The True Game by Sheri S. Tepper part one

“O, traveler. And were you amused by the city of Betand?” It was that same wide-mouthed trader I had met in the tavern to the south of the city. I remembered he had said he would meet me, but I had paid little attention. Cursing silently, I reined in and waited for him to come up to me.

“Was it interesting, Necromancer?”

“The city was not a bad city, Trader.”

“Nap, friend. Laggy Nap. Oh, yes, Betand is interesting,” he said and again came that lewd laughter I remembered. “Interesting to get for no cost what one must pay for in other places, hmmm?” When I did not reply, he went on, “Well, have you a story to tell?”

“None, Trader Nap. I have accomplished my business in Betand and now ride west of here. Thank you for your interest.”

“Oh, more than interest, friend! Much more. Concern. Yes, true concern. We make it a practice, my fellows and I, to befriend any Gamesman traveling alone. It is a wicked world, young sir, an unconscionable world. It takes no account of youth or business. No, only with numbers does protection come. If you ride west, then you ride as we do. Come, let me introduce you to my people.”

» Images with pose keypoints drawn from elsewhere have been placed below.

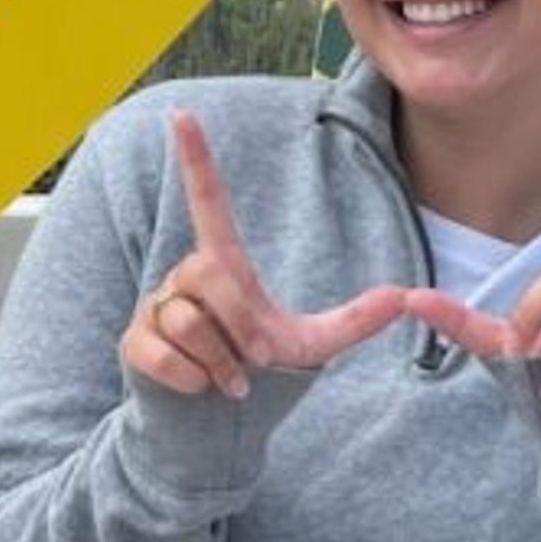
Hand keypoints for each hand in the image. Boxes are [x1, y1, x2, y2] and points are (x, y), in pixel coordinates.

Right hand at [121, 108, 407, 401]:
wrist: (215, 428)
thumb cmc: (258, 372)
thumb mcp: (312, 346)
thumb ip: (356, 320)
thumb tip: (405, 294)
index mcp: (224, 265)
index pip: (208, 201)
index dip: (196, 159)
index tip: (181, 113)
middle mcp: (185, 277)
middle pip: (208, 275)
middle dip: (239, 323)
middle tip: (254, 361)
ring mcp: (155, 309)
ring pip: (188, 320)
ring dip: (220, 363)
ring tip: (228, 381)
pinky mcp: (135, 344)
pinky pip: (165, 354)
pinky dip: (194, 382)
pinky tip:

I should have ridden away, simply ignored the fellow and gone, but the habit of courtesy was still too fresh in me. Fretting at the delay, I dismounted and walked with him to the line of wains at the roadside.

“Izia,” he called. “Come out and greet a Gamesman who travels alone.”

She came from behind one of the wagons, came like a vision, a Priestess, a Princess, a Goddess. I am sure my mouth dropped open. We had statues in the public square in Schooltown which embodied the ideal of female grace and form. If one of them had come to life and walked, thus was Izia’s walk. Her hair was black without any light in it at all. Her eyes were smudged with deep shadow. Her lips curved downward and upward in the center in that most sensuous of lines, that half smile which is a silent evocation of passion. A few days before I would not have noticed. Now I did. So much had I learned in Betand. She walked with grace, but with a slight … what was it? A kind of hesitation, a tentative placement of her feet, as though she had some reluctance. So she came beside the wide-mouthed man and said in a soft, neutral voice, “Welcome, traveler. Would you desire food or drink?”

“Not for me,” I said hastily. I felt I had done nothing but eat and drink for several days. “Truly, and thank you. I must ride on.”

“We will not hear of it.” The Trader had a firm arm about my shoulders, fingers dug into my upper arm in what might have been a friendly grip but felt like the talons of a bird of prey. “Never. You will ride with us, and we with you, for our mutual protection. If you need to go now, then so will we.” And with that he called instructions to some of the people in the shade of the wagons and provoked a swift turmoil of harnessing and packing. I tried vainly to remonstrate with him, to no avail. Each argument was met with firm, smiling denial, while all the time his eyes looked into my soul without smiling at all. I had never before met one who would, on no acquaintance, call me friend so often in so insistent a voice. Well, what could I do? They were moving out onto the road, going in the way I intended to go. It was with no good grace I accompanied them, but accompany them I did. All the while the woman, Izia, moved among the horses, as I watched her broodingly, clucking to them, speaking softly to them, fingers going to the harness as she murmured into their cocked ears, submitted to the nuzzling of their muzzles. When Nap came near, the animals shied away, but they responded to her as though she had been one of them. She was dressed in a swinging, wide skirt, a tightly-laced bodice over a wide-sleeved shirt, and high gray boots of some strange metallic weave. From time to time she would bend to stroke the boots, or more—to stroke her legs through the boots, first one and then the other, almost without seeming to know she did it. I wondered, once more, at the hesitancy in her step, then decided it must be a thing common to her people, for several of those in the train walked in the same way. Probably, I thought, it was a habit peculiar to whatever land they had come from.